Indeed, Clinton even received an intelligence memo written by Blumenthal’s source — and presumably sent to her by Blumenthal — on September 12 notifying her that the Ansar Al Sharia terrorist brigade was using YouTube video-inspired “protests” as cover for their terrorist plots. Clinton helped give those terrorists the cover they needed. White House speechwriter Ben Rhodes changed the administration’s talking points to focus on the YouTube video in advance of Susan Rice’s Sunday talk show appearances. And a false narrative was born.

Clinton’s final sputtering defense Thursday for using the talking point fell flat.

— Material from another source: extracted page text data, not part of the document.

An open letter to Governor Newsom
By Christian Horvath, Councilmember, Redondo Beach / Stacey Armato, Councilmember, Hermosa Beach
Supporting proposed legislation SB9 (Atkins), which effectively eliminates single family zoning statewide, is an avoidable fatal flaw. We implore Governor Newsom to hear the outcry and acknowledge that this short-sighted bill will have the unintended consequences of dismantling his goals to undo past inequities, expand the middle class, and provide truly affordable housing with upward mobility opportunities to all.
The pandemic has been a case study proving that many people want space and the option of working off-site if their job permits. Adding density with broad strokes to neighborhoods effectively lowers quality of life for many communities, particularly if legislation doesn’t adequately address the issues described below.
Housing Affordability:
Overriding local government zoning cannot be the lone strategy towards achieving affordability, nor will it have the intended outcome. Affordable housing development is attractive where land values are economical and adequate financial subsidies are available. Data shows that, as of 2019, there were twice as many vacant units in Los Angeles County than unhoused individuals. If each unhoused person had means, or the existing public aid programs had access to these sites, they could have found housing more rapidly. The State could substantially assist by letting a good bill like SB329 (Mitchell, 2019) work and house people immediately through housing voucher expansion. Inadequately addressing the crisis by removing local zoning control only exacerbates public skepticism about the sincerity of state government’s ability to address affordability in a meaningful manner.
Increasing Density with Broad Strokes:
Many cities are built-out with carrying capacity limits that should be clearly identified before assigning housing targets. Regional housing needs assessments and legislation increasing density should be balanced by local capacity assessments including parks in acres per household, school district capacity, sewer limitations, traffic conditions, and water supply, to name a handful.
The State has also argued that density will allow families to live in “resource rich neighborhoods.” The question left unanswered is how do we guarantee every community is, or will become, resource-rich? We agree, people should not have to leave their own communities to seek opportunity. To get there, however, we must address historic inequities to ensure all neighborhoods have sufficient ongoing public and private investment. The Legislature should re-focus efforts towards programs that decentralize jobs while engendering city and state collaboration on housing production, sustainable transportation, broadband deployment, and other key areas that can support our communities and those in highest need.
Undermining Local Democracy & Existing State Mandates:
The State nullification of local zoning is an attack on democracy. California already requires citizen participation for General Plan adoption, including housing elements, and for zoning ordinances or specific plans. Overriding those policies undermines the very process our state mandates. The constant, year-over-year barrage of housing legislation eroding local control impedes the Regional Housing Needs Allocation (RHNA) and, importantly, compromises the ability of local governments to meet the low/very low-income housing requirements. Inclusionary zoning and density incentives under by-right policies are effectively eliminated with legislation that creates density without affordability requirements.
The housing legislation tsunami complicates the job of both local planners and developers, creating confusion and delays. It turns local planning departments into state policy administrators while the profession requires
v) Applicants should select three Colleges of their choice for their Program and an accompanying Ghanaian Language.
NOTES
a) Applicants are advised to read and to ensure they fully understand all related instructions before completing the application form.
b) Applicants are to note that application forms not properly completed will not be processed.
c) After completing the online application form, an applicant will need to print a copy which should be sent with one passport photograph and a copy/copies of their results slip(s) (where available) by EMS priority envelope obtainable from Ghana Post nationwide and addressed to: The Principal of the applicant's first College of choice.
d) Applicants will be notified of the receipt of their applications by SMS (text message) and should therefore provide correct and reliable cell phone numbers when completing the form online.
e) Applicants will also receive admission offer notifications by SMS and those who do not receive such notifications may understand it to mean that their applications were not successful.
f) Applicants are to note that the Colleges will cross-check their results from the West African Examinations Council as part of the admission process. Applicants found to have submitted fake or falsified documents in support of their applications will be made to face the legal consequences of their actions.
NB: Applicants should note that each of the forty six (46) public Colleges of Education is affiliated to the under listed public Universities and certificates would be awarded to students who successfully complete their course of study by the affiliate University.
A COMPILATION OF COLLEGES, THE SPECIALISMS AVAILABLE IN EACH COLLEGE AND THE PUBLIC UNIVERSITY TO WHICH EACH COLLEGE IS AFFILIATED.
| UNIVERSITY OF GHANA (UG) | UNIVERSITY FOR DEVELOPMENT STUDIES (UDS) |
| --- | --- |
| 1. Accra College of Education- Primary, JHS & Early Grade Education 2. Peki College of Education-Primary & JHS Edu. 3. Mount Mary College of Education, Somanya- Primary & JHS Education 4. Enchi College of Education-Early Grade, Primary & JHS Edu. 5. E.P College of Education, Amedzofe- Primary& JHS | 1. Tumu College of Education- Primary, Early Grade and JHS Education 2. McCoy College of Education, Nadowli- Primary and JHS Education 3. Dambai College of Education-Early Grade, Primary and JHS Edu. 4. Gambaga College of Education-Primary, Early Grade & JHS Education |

“I needed to be talking about the video because I needed to put other governments on notice that they were not going to get away with attacking us,” Clinton said, noting that anti-video protests were cropping up in other countries.

But Clinton maintained that “We were not making up the intelligence. We were trying to get it, to make sense of it, and to share it” and that “We did the best that we could with the information that we had at the time…I’m sorry it doesn’t fit your narrative, Congressman.”

Clinton, 67, also said that it’s very hard to get good intelligence because “You have to monitor social media for goodness sakes. That’s where the Ansar al Sharia claim was placed.”

Breitbart News reported Wednesday that the Obama White House initially sought to blame a different YouTube video, a “Pastor Jon” spiritual video, for inciting spontaneous violence at the U.S. consulate in Benghazi on September 11, 2012. The White House contacted YouTube three hours after the attack to inquire about the “Pastor Jon” video before eventually settling on a movie called Innocence of Muslims by an obscure filmmaker named Nakoula Basseley Nakoula, who was later arrested on a vaguely related probation violation.

Innocence of Muslims, which featured subpar acting performances and low production values, failed to generate widespread box-office success. Variety has yet to report any news of an upcoming sequel.